Lets look at two articles that recently hit the fan:
The first is a regurgitation of a presentation made by Intel to developers. In short, they're considering a move to processors with 10s, if not 100s, of discrete computational units on a single die. The second article is a cry for Intel to stop, or slow down, using the argument that we "have to get the architecture right first."
OK, so the architecture can slow us down. But what slows us down even more is the fact that most programming languages have no support for concurrency, and therefore most programmers think "concurrency" means "threads and spinlocks". The two most interesting explorations we've made in the last few months are the Multiterpreter and the Cell Transterpreter.
If you check out the full Transterpreter project from our Subversion repository, you'll see in the branches a multiterpreter branch. This exploration was a quick proof-of-concept that Christian and I poked at for a few days. While the threading is terribly inefficient, it demonstrated that we can spawn multiple OS threads on-demand from the Transterpreter runtime, and distribute computation across those threads without any modification in the source program. Put simply, if you write:
PAR process1() process2() process3() process4()
on a quad-processor machine, then all four processors will be utilized by Transterpreter instances. We haven't publicized this branch because the approach was the least efficient implementation possible, but simplest to implement. Our explorations into native code generation are, in part, an exploration of what parts of the code-base would need to be refactored to allow efficient multithreading on big machines.
The other branch that might be of interest is the Cell branch. The work being carried out here is described fully in the paper A Cell Transterpreter. Damian Dimmich has successfully run 9 Transterpreters on a single Cell Broadband Engine. Although we only have the Cell simulator, he has demonstrated that you can have multiple Transterpreters running, in parallel, all over the device, and preserve CSP channel semantics across the cores. Put another way, his proof-of-concept demonstrates that we can write occam-pi programs that work seamlessly across multiple, heterogeneous cores.

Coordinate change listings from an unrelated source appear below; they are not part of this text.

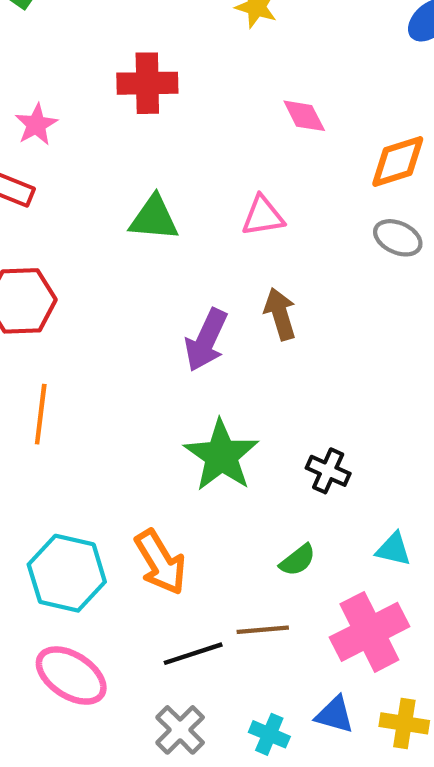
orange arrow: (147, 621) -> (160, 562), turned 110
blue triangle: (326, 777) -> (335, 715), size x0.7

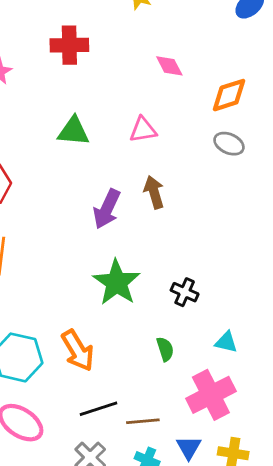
green semicircle: (298, 560) -> (165, 349), turned -70
brown line: (263, 630) -> (143, 421), moved
blue triangle: (335, 715) -> (189, 448), turned 44

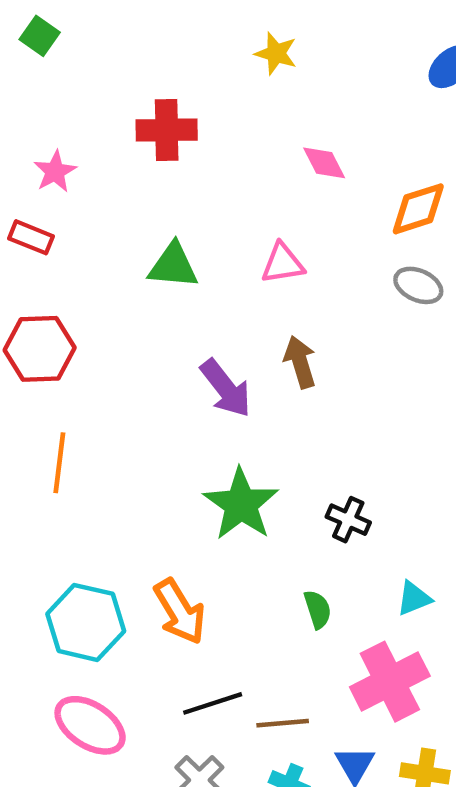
purple arrow: (107, 209) -> (226, 388), turned -63
cyan triangle: (226, 342) -> (414, 598), turned -35

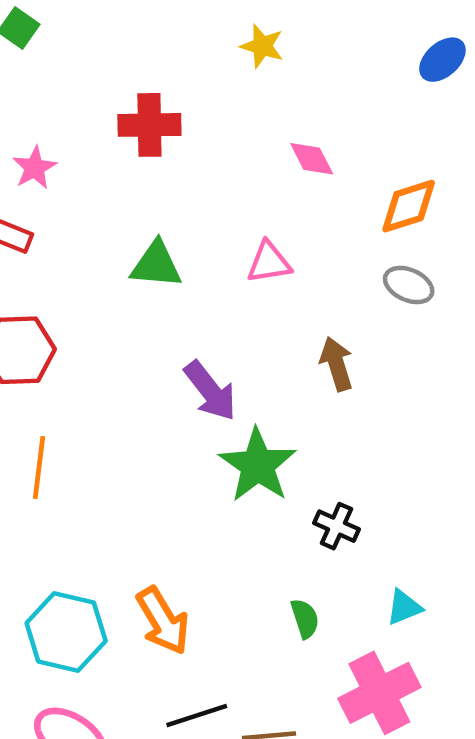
brown arrow: (300, 362) -> (337, 364), moved
green star: (241, 504) -> (258, 465), moved

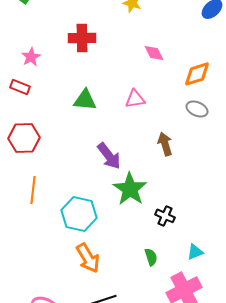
cyan hexagon: (66, 632) -> (79, 214), moved

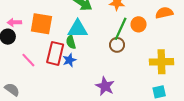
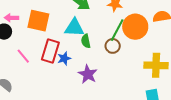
orange circle: (139, 24) -> (135, 27), size x1.6
green semicircle: (71, 42) -> (86, 41), moved
purple star: (105, 86) -> (88, 74), moved

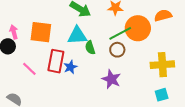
pink arrow: (11, 18) -> (14, 32), turned 80
green line: (117, 30) -> (120, 33), turned 40
purple star: (88, 74) -> (111, 79), moved

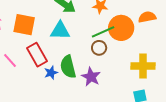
green semicircle: (90, 48) -> (68, 67), moved, size x1.6
red rectangle: (56, 61) -> (37, 55), turned -45
blue star: (70, 67) -> (51, 73), moved

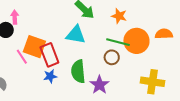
orange square: (24, 25) -> (34, 47), moved
green line: (103, 32) -> (118, 42), turned 30
blue star: (51, 73) -> (50, 76), moved

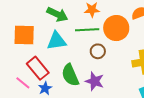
green line: (118, 42) -> (87, 30), moved
orange square: (34, 47) -> (24, 35), moved
pink line: (22, 57) -> (23, 83), moved

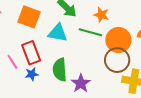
brown circle: (98, 51) -> (117, 60), moved, size x1.6

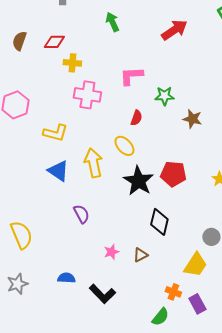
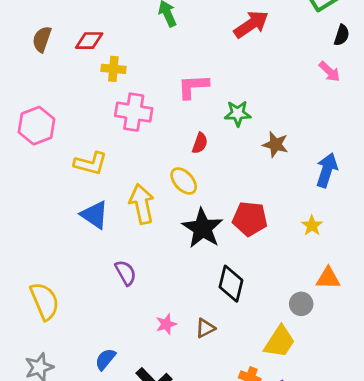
blue semicircle: (66, 278) -> (105, 359), turned -54

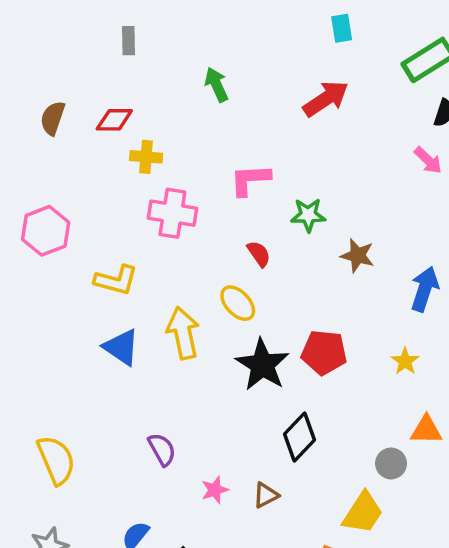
red semicircle: (200, 143) -> (259, 254), turned -55
purple semicircle: (126, 273) -> (162, 449), moved
black diamond: (231, 284) -> (299, 437), turned 30

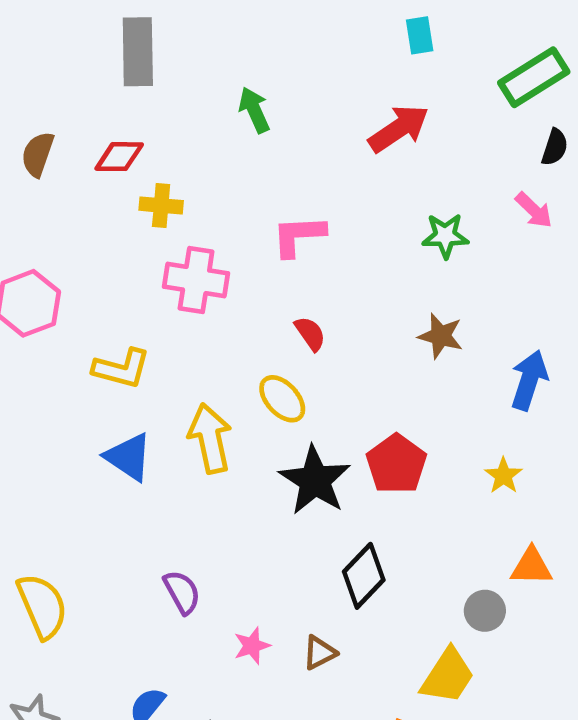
gray rectangle: (128, 41) -> (138, 52), size x1.8
green star: (308, 215) -> (445, 236), moved
red pentagon: (324, 352) -> (396, 464), turned 30

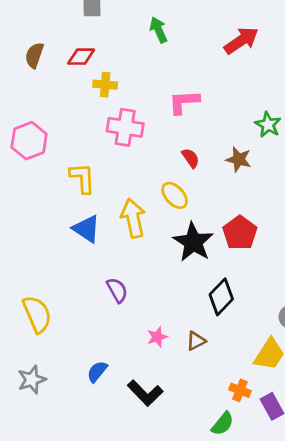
green star: (445, 236) -> (268, 125), moved, turned 30
brown star: (441, 336) -> (239, 159), moved
yellow L-shape: (122, 369) -> (82, 178), turned -108
purple semicircle: (182, 592) -> (117, 290), moved

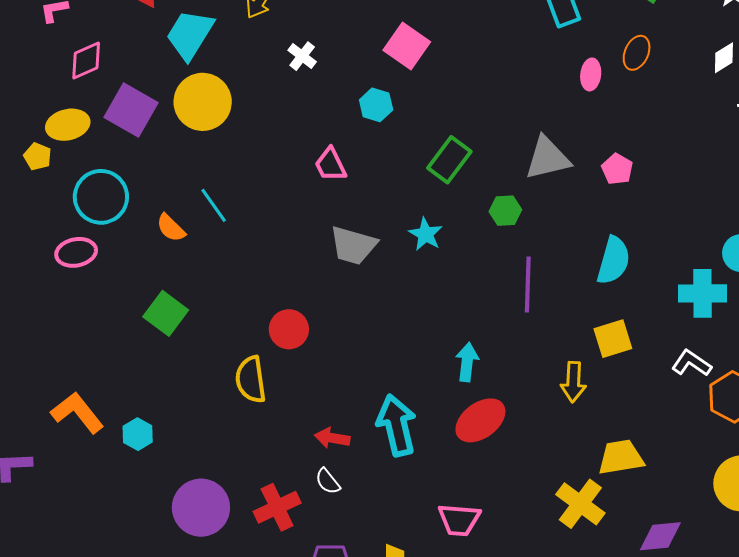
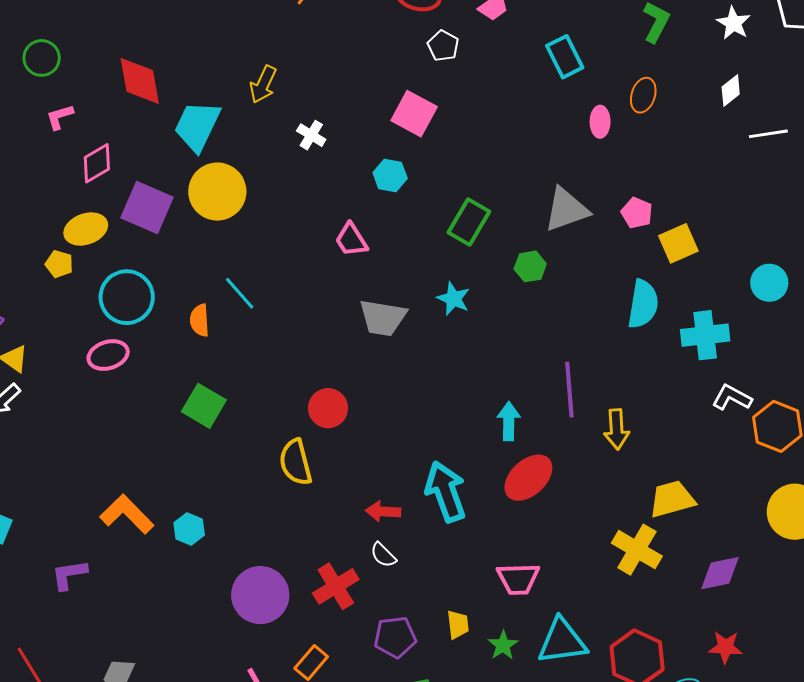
orange semicircle: (171, 228) -> (200, 320), turned 48
purple line: (528, 284) -> (569, 390), moved
cyan cross: (702, 293) -> (705, 335), moved
yellow square: (613, 339) -> (678, 243), moved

As we look to unify various compiler explorations within the group, we expect to target these kinds of platforms more directly. If your language makes it easy to express ideas in parallel, it should be easy for the compiler to automatically distribute work units to many different processors. In the case of occam-pi, this is absolutely the case... so if we have a processor with 8, 80, or 800 cores, we should be able to take advantage of that power without significant effort.
Certainly, we can take advantage of this kind of hardware far more easily than a programmer writing in a sequential language like C, C++, C#, or Java.